OK, some thoughts on the first encrypted file storage proposal.

First wrt key management. I think there should be different key pairs
for different sets of data, so that the damage is contained when one
secret key is compromised.

One of my requirements would be to be able to access (pre-designated)
parts of my data from machines that I don't necessarily trust. In that
case, if the value of the data is such that I'd be willing to risk
someone getting access to my key in order to access that data *now*, I
could make that tradeoff more easily. In addition, the server could
enforce stricter limitations on the kind of access that I'd have (say,
on access time, volume of data transferred, allowed operations etc).

In addition you would be able to specify different expiration times for
the keys (I'm assuming you're also using the keypair for authentication
purposes so that when it expires one wouldn't have access to the data
without breaking into the server;). This is all in order to minimize the
value of the key (which, given the nature of the data one would
typically store in an owncloud instance, is already very low to begin with).

On a tangent, the reason we're using encryption here is to defend
against the server administrator and random people who might break into
the server. It is possible that they would be specifically after the
owncloud data (especially someone breaking in a large hosting provider),
but our threat model is not a determined opponent who is targeting any
individual user; there are way more cost-effective ways to get to the
data of an individual.

If one trusts the server enough to store their data unencrypted, it is
easy enough to also use one-time passwords (again, with additional
limitations) for access from untrusted machines.

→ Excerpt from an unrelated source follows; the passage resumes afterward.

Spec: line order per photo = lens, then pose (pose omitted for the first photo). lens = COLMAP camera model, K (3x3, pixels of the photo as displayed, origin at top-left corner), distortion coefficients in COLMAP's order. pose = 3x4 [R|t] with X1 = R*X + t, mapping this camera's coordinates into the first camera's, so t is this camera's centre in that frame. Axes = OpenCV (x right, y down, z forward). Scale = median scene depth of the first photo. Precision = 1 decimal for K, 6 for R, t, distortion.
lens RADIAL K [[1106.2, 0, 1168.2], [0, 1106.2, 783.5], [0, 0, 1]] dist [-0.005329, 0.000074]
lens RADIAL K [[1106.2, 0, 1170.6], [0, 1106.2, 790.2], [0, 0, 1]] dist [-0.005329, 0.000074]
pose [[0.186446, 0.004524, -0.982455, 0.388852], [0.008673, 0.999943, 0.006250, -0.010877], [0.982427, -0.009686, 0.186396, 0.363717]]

I've argued in a previous mail that it is important that the user
identity is connected with a keypair instead of a URL to allow for
(semi-)transparent migration to different servers. This keypair would be
the master keypair with which the other keypairs are signed.

Now, for that keypair, you really want it to only be used from a trusted
client. Writing a standalone client is conceptually straightforward, but
involves some administrative overhead. I'd definitely want to use one,
but a complementary approach might be to make use of a javascript-heavy
webpage to provide a cross-platform client that is always available, has
little dependency issues and is always automatically upgraded to the
latest version. This would of course require the user to be able to
verify that the code the server sent them actually corresponds to the
latest version of the publically-reviewed code. Now, the best way I can
think of to do that is to have the (trusted) browser display a hash of
all the page content and publish that hash on many places on the net. I
started searching around a bit and it seems that (naturally) somebody
has started exploring that direction, including a prototype of a firefox
extension: http://corte.si/posts/security/crypsr-evolution.html (see the
previous blog posts as well).

Now, as for the issues of (public, which also implies unencrypted)
object propagation, it is seems to me that the storage model would be
very similar to the git content repository, right up to using signed
tags. In fact, one could probably argue that git is 90% there already
and could be used as is, possibly with the addition of a simple layer on
top of blobs for meta-information.

I don't see propagation of encrypted objects as something desireable at
this point; it would be useful if you had large, closed (invitation only
or centrally managed) user groups (say, for collaboration) but there you
have much more important issues with diverging versions of objects that
we'd have to talk about first. My approach would probably be to only act
as a rendezvous point for application-specific protocols.

Anyway, most of you are probably at Akademy and these are more notes to
myself than a complete proposal, but I'd be happy to read any comments
that you might have.

Thanks,
Aggelos